Copy each record exactly as it reads, leaving out any pictures it holds.
=== Task material ===
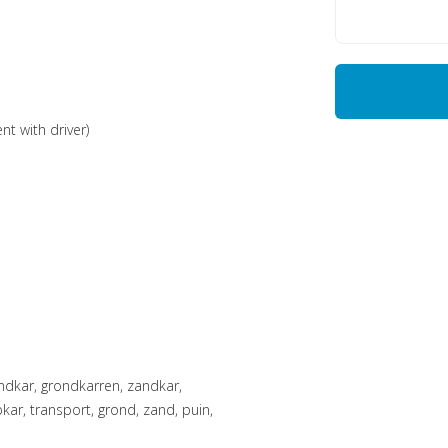
nt with driver)
, transport, grond, zand, puin,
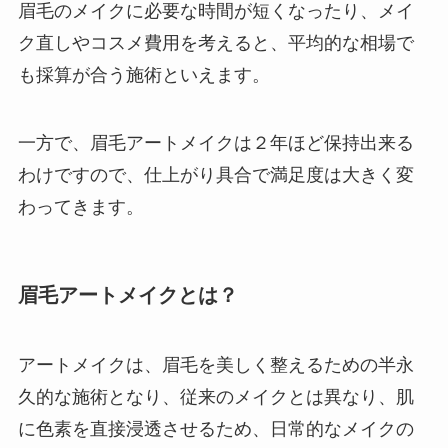
眉毛のメイクに必要な時間が短くなったり、メイ
ク直しやコスメ費用を考えると、平均的な相場で
も採算が合う施術といえます。
一方で、眉毛アートメイクは２年ほど保持出来る
わけですので、仕上がり具合で満足度は大きく変
わってきます。
眉毛アートメイクとは？
アートメイクは、眉毛を美しく整えるための半永
久的な施術となり、従来のメイクとは異なり、肌
に色素を直接浸透させるため、日常的なメイクの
===
Task answer
nt with driver)
, transport, grond, zand, puin,
眉毛のメイクに必要な時間が短くなったり、メイ
ク直しやコスメ費用を考えると、平均的な相場で
も採算が合う施術といえます。
一方で、眉毛アートメイクは２年ほど保持出来る
わけですので、仕上がり具合で満足度は大きく変
わってきます。
眉毛アートメイクとは？
アートメイクは、眉毛を美しく整えるための半永
久的な施術となり、従来のメイクとは異なり、肌
に色素を直接浸透させるため、日常的なメイクの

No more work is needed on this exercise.